LUCKILY! We were already well into the bureaucratic nightmare that is getting anything done with state agencies. So by the time we discovered my neck issue, I only had to wait about a month before the van was ready! And now here we are with my very first new car, with a ramp and special seatbelts, so I’ll almost never have to lift that wheelchair again.
We are so grateful to have such amazing people in Atti’s entourage to help us with this kind of thing. Until Betsy, our case worker at Alta Regional Center, we had no idea there were even agencies and vendors that would help us with this! We are overjoyed, and Atti is thrilled to be out of a booster seat and in charge of getting in and out of the car by himself. We are so lucky to live in California where programs like this exist and we have so much privilege to navigate those programs successfully. But even being white and native english speakers and upper class can only get you so far. I mention this not to be ungrateful, but because I want people who don’t have to navigate this world to know. There are so so many obstacles for the disabled that even all that privilege can’t get through it. For many people, buying a car is an exciting process. They dream about what kind of car they’ll get, what color, all the bells and whistles. For us, even with the agencies and programs that exist to help us, it is a ton of work. It took us nearly a year to get this van. We picked a make from a very short list of cars that would work. We picked a model and hoped for availability. Because we ended up working with a vendor that had a lot of resources we got the model we wanted but had to take the color they had on hand or pay for a different one to be shipped and pay a $1500 transportation fee. We decided the blue would be just fine.

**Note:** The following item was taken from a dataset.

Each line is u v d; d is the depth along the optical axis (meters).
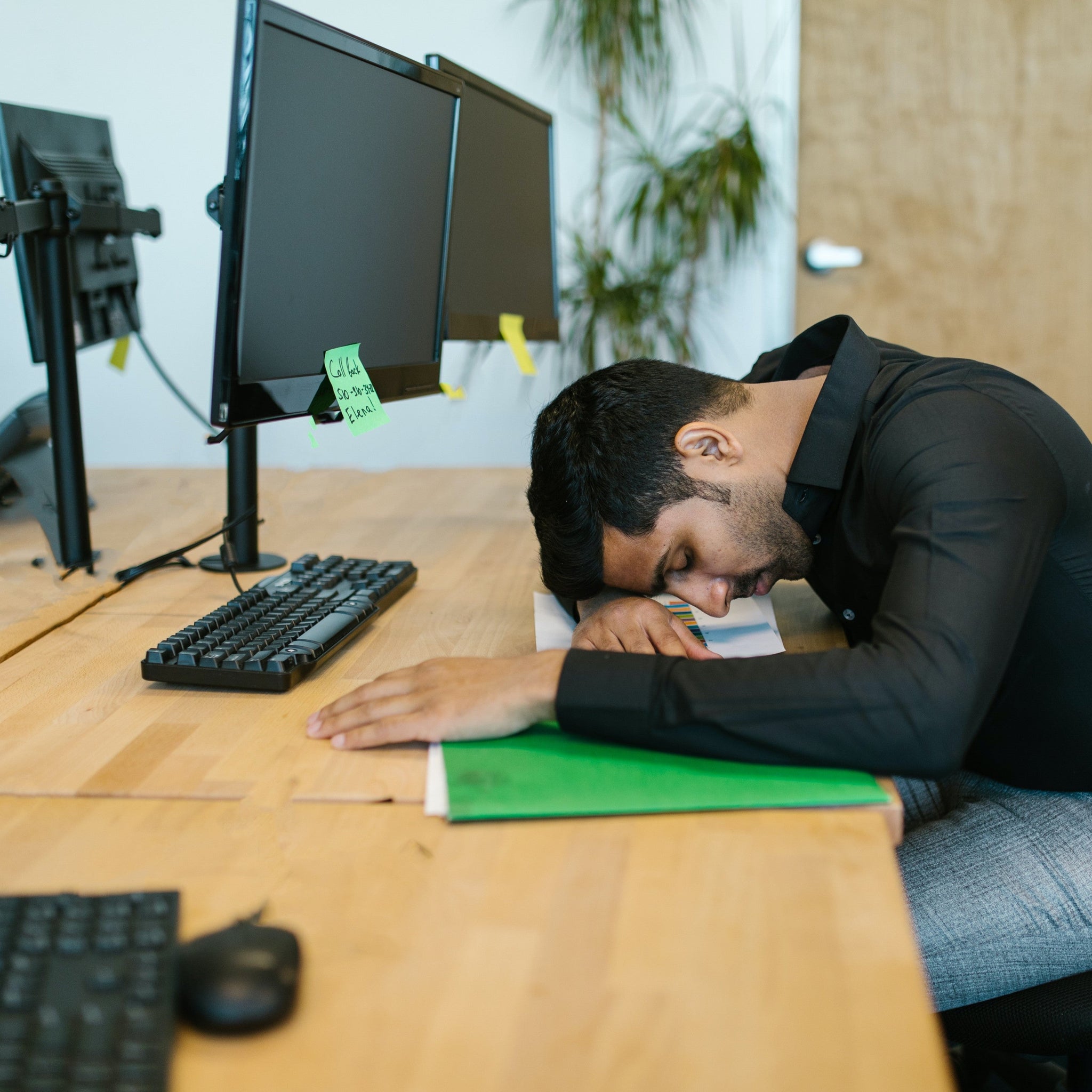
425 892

We are so happy and so grateful, but it is never lost on me that this world is not built for people with disabilities. We are the lucky ones, with education and access and language and money to smooth the way, and the way is still so far from smooth.
But today was a win. So I’m going to try and ignore the bigotry and injustice that is a part of your life if you are disabled, I’m going to smile as Atti pushes his chair up that ramp, I’m going to strap him in, sit behind that wheel, and drive.